> _WHAT YOU NEED TO DO_:
Output all of the listing, leaving every line exactly as written.

:: TASK MATERIAL ::

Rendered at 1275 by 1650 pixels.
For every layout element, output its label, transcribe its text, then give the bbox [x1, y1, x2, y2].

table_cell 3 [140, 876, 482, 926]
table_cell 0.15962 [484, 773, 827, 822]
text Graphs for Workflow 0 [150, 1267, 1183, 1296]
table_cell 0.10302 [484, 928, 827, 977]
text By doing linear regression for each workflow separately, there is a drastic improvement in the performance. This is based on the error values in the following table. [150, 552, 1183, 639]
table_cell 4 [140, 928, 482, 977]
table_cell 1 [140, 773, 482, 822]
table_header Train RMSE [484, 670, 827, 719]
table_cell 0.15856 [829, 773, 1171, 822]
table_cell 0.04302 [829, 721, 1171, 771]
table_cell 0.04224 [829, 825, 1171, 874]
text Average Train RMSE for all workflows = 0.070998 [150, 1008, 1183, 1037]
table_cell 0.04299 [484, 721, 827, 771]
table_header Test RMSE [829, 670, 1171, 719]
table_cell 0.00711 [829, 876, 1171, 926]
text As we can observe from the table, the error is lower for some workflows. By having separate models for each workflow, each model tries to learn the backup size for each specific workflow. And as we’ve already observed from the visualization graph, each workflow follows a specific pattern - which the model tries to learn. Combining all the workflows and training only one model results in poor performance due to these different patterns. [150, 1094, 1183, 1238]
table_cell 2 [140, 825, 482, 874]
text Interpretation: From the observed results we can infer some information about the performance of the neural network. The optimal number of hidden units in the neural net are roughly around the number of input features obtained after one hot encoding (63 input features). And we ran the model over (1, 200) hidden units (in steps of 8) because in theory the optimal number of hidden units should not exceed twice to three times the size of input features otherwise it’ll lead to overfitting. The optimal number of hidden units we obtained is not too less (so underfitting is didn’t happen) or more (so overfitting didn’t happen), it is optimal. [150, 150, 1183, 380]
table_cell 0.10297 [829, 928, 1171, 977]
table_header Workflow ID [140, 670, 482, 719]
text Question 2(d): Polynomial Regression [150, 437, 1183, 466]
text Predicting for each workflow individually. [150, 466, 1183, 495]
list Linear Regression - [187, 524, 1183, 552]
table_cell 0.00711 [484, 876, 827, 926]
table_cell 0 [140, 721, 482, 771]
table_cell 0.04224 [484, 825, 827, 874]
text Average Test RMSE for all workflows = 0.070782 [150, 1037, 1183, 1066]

:::

> _SOLUTION FOR THIS TASK_:
Rendered at 1275 by 1650 pixels.
For every layout element, output its label, transcribe its text, then give the bbox [x1, y1, x2, y2].

table_cell 3 [140, 876, 482, 926]
table_cell 0.15962 [484, 773, 827, 822]
text Graphs for Workflow 0 [150, 1267, 1183, 1296]
table_cell 0.10302 [484, 928, 827, 977]
text By doing linear regression for each workflow separately, there is a drastic improvement in the performance. This is based on the error values in the following table. [150, 552, 1183, 639]
table_cell 4 [140, 928, 482, 977]
table_cell 1 [140, 773, 482, 822]
table_header Train RMSE [484, 670, 827, 719]
table_cell 0.15856 [829, 773, 1171, 822]
table_cell 0.04302 [829, 721, 1171, 771]
table_cell 0.04224 [829, 825, 1171, 874]
text Average Train RMSE for all workflows = 0.070998 [150, 1008, 1183, 1037]
table_cell 0.04299 [484, 721, 827, 771]
table_header Test RMSE [829, 670, 1171, 719]
table_cell 0.00711 [829, 876, 1171, 926]
text As we can observe from the table, the error is lower for some workflows. By having separate models for each workflow, each model tries to learn the backup size for each specific workflow. And as we’ve already observed from the visualization graph, each workflow follows a specific pattern - which the model tries to learn. Combining all the workflows and training only one model results in poor performance due to these different patterns. [150, 1094, 1183, 1238]
table_cell 2 [140, 825, 482, 874]
text Interpretation: From the observed results we can infer some information about the performance of the neural network. The optimal number of hidden units in the neural net are roughly around the number of input features obtained after one hot encoding (63 input features). And we ran the model over (1, 200) hidden units (in steps of 8) because in theory the optimal number of hidden units should not exceed twice to three times the size of input features otherwise it’ll lead to overfitting. The optimal number of hidden units we obtained is not too less (so underfitting is didn’t happen) or more (so overfitting didn’t happen), it is optimal. [150, 150, 1183, 380]
table_cell 0.10297 [829, 928, 1171, 977]
table_header Workflow ID [140, 670, 482, 719]
text Question 2(d): Polynomial Regression [150, 437, 1183, 466]
text Predicting for each workflow individually. [150, 466, 1183, 495]
list Linear Regression - [187, 524, 1183, 552]
table_cell 0.00711 [484, 876, 827, 926]
table_cell 0 [140, 721, 482, 771]
table_cell 0.04224 [484, 825, 827, 874]
text Average Test RMSE for all workflows = 0.070782 [150, 1037, 1183, 1066]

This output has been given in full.